*** Block opens ***

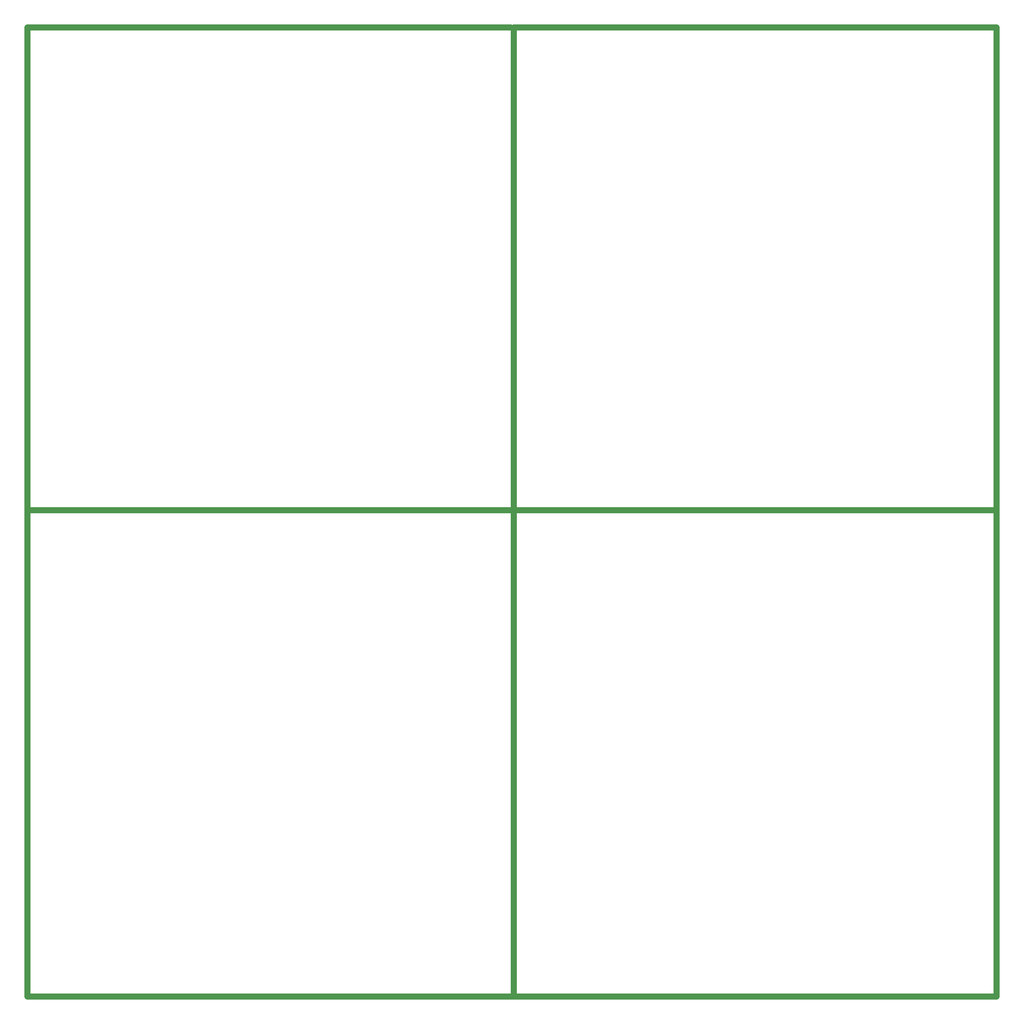
<source format=gm1>
G04*
G04 #@! TF.GenerationSoftware,Altium Limited,Altium Designer,20.0.10 (225)*
G04*
G04 Layer_Color=16711935*
%FSLAX25Y25*%
%MOIN*%
G70*
G01*
G75*
%ADD36C,0.03937*%
D36*
Y316929D02*
Y635827D01*
X316929D01*
X0Y0D02*
Y318898D01*
Y0D02*
X635827D01*
Y318898D01*
X318898Y635827D02*
X318898Y0D01*
X318898Y635827D02*
X635827D01*
Y316929D02*
Y635827D01*
X0Y318898D02*
X635827D01*
M02*

</source>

*** Block closes ***

WHAT TO WORK ON >> Repeat each entry above word for word, leaving every picture out.

ANSWER TO THE PROBLEM >>
<source format=gm1>
G04*
G04 #@! TF.GenerationSoftware,Altium Limited,Altium Designer,20.0.10 (225)*
G04*
G04 Layer_Color=16711935*
%FSLAX25Y25*%
%MOIN*%
G70*
G01*
G75*
%ADD36C,0.03937*%
D36*
Y316929D02*
Y635827D01*
X316929D01*
X0Y0D02*
Y318898D01*
Y0D02*
X635827D01*
Y318898D01*
X318898Y635827D02*
X318898Y0D01*
X318898Y635827D02*
X635827D01*
Y316929D02*
Y635827D01*
X0Y318898D02*
X635827D01*
M02*

</source>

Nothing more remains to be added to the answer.